__Directions for this task__. In how many lines of the material below does the string "الإيمان" appear? Answer with a single number.

__Supplied material__.
*** Block opens ***
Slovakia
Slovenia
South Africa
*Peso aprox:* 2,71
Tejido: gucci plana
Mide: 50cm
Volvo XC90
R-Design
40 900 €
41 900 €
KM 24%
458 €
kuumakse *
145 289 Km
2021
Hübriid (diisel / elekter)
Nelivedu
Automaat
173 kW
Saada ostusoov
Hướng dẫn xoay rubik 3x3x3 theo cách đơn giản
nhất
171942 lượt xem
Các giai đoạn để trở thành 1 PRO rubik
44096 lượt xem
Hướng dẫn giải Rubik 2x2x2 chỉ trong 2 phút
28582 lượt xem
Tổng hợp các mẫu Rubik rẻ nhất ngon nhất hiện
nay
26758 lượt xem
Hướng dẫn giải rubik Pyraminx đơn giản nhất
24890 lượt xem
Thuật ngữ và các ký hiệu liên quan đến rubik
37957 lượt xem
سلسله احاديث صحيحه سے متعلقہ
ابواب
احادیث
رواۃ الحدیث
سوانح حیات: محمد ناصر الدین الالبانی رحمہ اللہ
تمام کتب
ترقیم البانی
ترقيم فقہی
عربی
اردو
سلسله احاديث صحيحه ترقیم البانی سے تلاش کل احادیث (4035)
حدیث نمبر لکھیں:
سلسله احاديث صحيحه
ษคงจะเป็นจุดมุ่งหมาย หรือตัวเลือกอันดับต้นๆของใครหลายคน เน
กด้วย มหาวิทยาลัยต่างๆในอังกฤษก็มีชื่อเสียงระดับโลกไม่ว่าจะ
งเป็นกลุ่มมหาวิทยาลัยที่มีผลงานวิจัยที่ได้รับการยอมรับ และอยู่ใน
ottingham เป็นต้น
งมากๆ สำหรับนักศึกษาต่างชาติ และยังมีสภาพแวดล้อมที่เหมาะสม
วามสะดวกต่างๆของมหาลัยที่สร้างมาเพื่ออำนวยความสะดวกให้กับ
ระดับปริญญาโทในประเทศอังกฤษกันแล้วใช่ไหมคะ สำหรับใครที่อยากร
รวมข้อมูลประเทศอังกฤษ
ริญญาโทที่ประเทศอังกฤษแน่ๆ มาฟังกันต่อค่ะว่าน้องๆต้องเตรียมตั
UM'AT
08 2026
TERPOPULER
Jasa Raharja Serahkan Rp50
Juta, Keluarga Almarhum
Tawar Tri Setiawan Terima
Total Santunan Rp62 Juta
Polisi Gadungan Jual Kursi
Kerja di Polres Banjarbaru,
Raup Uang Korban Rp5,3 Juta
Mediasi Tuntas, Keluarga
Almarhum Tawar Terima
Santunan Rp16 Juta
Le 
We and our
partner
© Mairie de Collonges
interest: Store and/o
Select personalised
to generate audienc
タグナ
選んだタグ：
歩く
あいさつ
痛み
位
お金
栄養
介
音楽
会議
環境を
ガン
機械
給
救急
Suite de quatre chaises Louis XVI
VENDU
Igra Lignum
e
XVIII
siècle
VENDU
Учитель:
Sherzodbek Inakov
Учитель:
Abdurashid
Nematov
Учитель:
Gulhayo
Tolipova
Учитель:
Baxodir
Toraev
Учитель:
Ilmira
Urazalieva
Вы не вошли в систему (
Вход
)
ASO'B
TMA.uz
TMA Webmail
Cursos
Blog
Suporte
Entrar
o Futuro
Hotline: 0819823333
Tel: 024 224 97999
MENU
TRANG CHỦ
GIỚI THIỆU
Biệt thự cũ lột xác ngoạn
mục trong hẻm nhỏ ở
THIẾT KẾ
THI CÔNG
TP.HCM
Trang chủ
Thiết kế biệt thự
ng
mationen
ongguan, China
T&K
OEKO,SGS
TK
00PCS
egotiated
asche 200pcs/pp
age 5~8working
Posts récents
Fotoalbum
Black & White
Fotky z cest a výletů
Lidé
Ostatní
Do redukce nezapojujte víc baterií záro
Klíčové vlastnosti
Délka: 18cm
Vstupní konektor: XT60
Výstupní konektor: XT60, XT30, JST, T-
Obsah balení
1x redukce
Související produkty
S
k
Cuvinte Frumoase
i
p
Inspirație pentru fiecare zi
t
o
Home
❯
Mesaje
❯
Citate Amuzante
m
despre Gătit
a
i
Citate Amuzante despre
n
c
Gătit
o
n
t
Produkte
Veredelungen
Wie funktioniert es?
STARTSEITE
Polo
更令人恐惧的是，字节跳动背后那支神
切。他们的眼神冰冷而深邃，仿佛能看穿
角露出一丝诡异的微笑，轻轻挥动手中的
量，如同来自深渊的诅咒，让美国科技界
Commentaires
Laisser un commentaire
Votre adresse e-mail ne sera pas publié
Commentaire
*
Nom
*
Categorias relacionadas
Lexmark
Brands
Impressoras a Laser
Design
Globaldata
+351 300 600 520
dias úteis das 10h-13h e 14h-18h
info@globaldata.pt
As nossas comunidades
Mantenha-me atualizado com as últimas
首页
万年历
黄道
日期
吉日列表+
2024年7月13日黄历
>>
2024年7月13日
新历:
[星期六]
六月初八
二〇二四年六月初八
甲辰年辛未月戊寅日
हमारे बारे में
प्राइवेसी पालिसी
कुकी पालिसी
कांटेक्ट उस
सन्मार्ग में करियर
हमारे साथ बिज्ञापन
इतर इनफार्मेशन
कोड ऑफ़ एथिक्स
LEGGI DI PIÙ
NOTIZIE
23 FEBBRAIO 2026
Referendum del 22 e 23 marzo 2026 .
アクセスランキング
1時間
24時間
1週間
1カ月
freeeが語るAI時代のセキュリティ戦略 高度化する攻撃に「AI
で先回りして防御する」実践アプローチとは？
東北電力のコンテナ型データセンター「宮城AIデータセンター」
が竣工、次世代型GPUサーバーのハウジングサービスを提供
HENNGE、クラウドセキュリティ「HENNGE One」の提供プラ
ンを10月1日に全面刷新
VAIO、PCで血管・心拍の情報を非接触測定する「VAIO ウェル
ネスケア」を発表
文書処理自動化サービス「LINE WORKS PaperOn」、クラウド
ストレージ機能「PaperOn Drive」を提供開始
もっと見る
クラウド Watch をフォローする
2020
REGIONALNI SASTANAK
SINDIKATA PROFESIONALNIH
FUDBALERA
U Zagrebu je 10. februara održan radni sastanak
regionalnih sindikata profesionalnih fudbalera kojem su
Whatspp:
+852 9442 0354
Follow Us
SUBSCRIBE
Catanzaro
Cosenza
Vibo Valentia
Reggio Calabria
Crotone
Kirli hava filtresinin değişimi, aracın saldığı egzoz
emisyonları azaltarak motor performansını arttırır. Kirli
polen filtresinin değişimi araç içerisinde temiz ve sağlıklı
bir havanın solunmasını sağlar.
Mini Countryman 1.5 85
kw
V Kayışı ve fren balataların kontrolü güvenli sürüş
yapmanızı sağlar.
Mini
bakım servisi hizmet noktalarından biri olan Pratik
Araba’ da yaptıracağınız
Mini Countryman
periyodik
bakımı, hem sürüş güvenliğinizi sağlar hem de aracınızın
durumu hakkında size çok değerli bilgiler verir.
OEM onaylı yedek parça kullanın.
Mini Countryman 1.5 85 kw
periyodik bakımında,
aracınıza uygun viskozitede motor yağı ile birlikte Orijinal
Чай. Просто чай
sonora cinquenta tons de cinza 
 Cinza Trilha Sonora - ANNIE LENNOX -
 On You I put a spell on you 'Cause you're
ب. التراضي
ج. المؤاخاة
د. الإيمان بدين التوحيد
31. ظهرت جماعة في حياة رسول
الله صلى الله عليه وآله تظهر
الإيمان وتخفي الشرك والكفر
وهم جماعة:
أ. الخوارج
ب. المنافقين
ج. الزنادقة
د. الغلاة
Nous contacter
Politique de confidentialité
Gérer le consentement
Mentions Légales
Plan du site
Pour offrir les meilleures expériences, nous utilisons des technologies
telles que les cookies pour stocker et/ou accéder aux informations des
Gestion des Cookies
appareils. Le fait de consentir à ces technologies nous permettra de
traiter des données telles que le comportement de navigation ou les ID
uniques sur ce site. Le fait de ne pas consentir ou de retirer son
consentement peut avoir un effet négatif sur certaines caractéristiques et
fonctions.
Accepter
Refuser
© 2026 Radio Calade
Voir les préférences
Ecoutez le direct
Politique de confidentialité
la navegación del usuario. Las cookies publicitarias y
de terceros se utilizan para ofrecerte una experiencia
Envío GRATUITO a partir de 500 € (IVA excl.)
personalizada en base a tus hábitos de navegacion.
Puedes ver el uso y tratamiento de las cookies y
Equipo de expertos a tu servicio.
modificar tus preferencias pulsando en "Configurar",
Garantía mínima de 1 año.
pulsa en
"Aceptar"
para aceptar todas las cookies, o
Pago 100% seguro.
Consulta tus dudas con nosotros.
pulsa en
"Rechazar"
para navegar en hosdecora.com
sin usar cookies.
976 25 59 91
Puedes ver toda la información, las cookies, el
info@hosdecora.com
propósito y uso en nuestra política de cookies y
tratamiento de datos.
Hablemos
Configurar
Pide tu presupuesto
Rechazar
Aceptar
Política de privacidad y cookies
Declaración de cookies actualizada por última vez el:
*** Block closes ***
__Response__. 2